Goals and Instruments; Means and Ends

Most of us have almost lost all sense of the goals we pursue and the instruments we use. The instruments or the means have become goals in themselves. Several examples from recent days:

Technology is the instrument. Productivity and comfort are the ends. My computer keyboard stopped working after a Windows 10 update. It has not been possible to put it back together. Not yet. Windows 10 does not give choice to users to choose to update or not. Restoring the old system before update is not that easy anymore. You have to update and suffer!

I am working on a Mac now. But, it won’t accept the backup drive because that is formatted for Windows! So, I do not have access to my data folder from which I could have checked the answer for your query.

Amazing feats of technology.  Their technology is the purpose now.

(2) Fans, loyalists and followers of political leaders too confuse national interest and purpose with their favourites. Some parties and leaders become favourites because others fail. If one’s favourite repeats the errors and mistakes, then followers defend them. It is no longer about the larger cause or the main cause. The instrument or the intermediary is now the purpose or the goal.

(3) For leaders too, power is the purpose now. Power was supposed to be an instrument.

(4) My wife showed me a Facebook battle where Vegans are prepared to unleash violence on those who are not repulsed as they are by violence unleashed on animals.

Disclined to discuss and hence, disinvite

The media outlets that are relentlessly pursuing Donald Trump should pause and do a story on the data that the Heterodox Academy had presented. See here and here.

Second part is more interesting. The Left proposed more disinvitations and disrupted events more!

It shines another spotlight an aspect of the ‘Regressive Left’ behaviour that needs to be highlighted. This is not ‘Left-Liberal’ but ‘Left-intolerance’. Really, we should come up something far more accurate than ‘Left-Liberal’. There is really nothing ‘Liberal’ at all about this behaviour.

Refusing to discuss problems will not solve them or make them disappear but make positions harden and rigid. In fact, discussion of a problem is, in itself, a step towards the solution.

★ ★ ★ ★

- **STATED GOAL A**
Name every distinct term that the essay on means and ends sets in single quotation marks.
- **STATED GOAL B**
Write the next part of the essay on means and ends, picking up after its final sentence.
The listing that comes after this has nothing to do with the essay on means and ends.

- **EXTRACTED ENTRIES**
★ ★ ★ ★

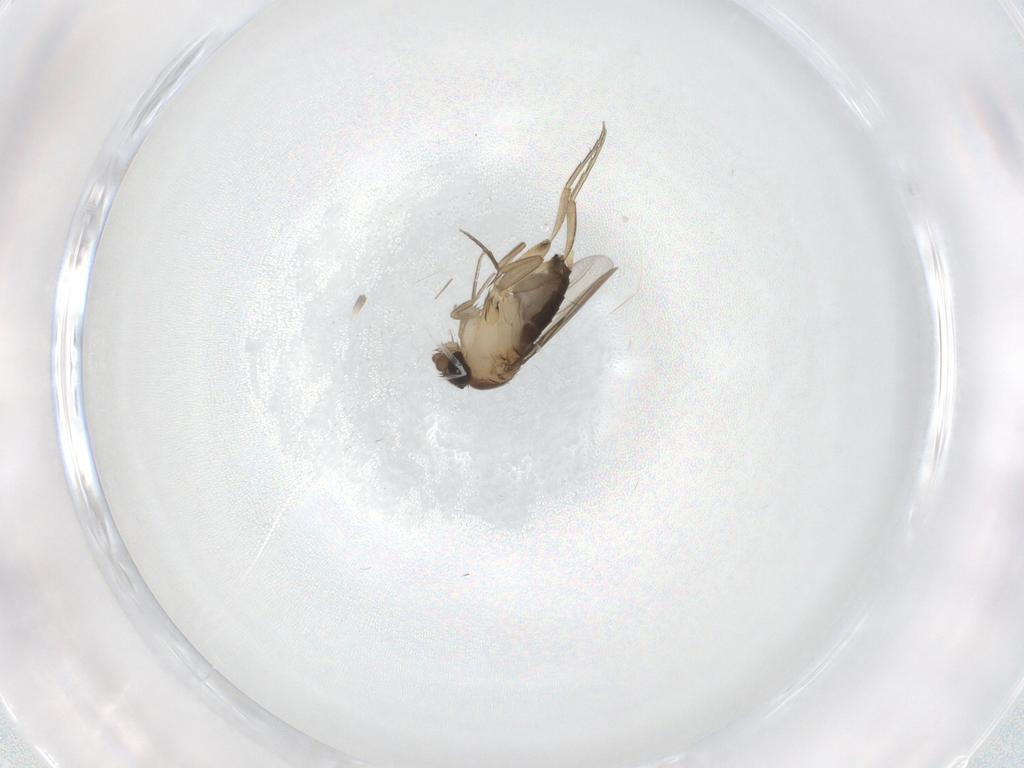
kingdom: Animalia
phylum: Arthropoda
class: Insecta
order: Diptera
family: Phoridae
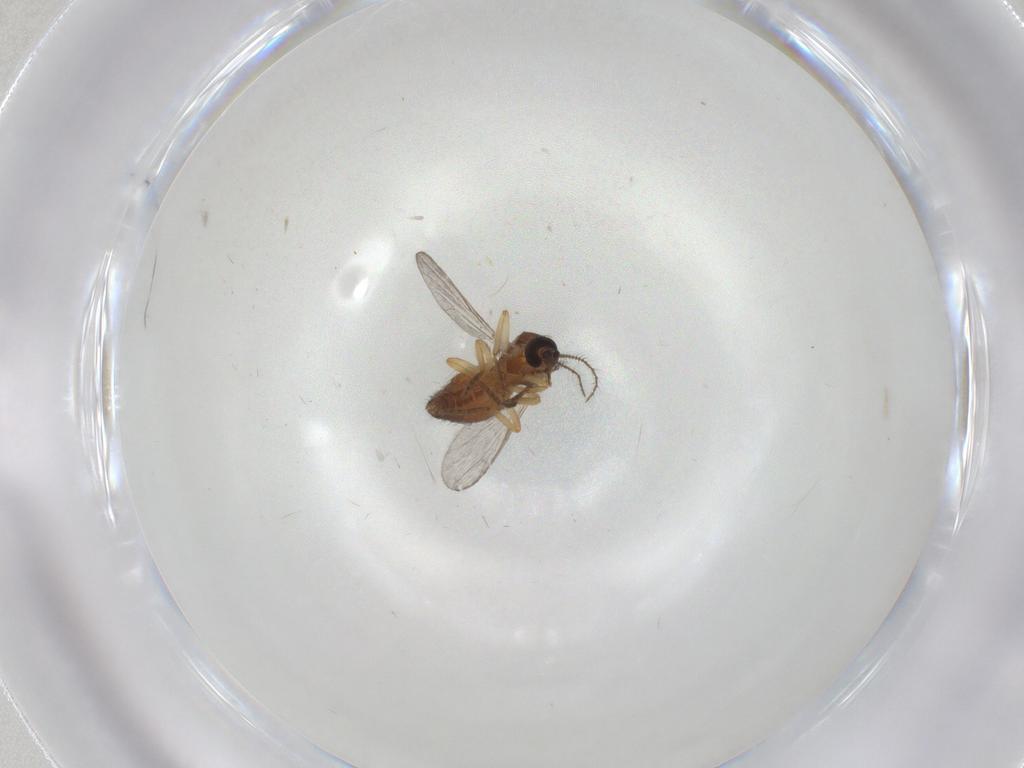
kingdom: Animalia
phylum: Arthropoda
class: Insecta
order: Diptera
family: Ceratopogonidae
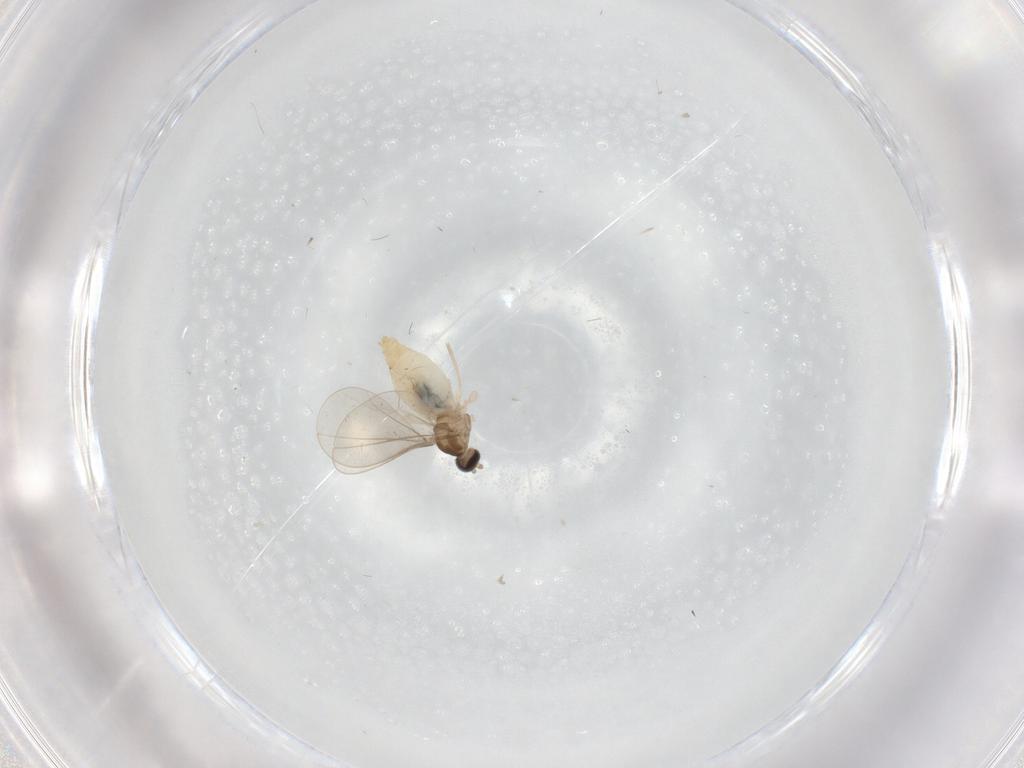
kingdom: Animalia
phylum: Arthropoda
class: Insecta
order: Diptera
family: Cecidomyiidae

★ ★ ★ ★

- **TASK ANSWER A**
‘Regressive Left’, ‘Left-Liberal’, ‘Left-intolerance’, ‘Liberal’

- **TASK ANSWER B**
The media’s non-coverage of the problems faced by European nations with respect to immigrants (primarily Sweden, Belgium and Greece) is objectionable not because it is unfair, immoral but because it is so stupid. It does not even help them advance their goals, regardless of my agreement or disagreement with them. It is so counter-productive,
self-defeating and hence, so stupid.

Avoiding hard questions is neither progressivism nor enlightenment. It is escapism. Escapism has never solved problems nor made the world a better place.

Since when ostriches with heads buried deep in the sand produced problem-solving leadership?

Further, from Prof. Jonathan Haidt’ Twitter handle: The Student Assembly in Cornell U. votes down a resolution to increase ideological diversity. We should worry for America, but not for the reasons many think.

Sagely advice

These are verbatim extracts from the article, ‘Finale’ written by James Taranto who compiled the ‘Best of the web’ for the Wall Street Journal for nine years.

In our own postelection conversations with Trump supporters, the predominant emotions we’ve detected have been joy and hope. It reminds us very much of the prevailing mood in the mainstream media around this time eight years ago.

No doubt before the election a lot of Trump supporters were angry about the incumbent and the status quo more generally. But the same was true of Obama supporters in 2008.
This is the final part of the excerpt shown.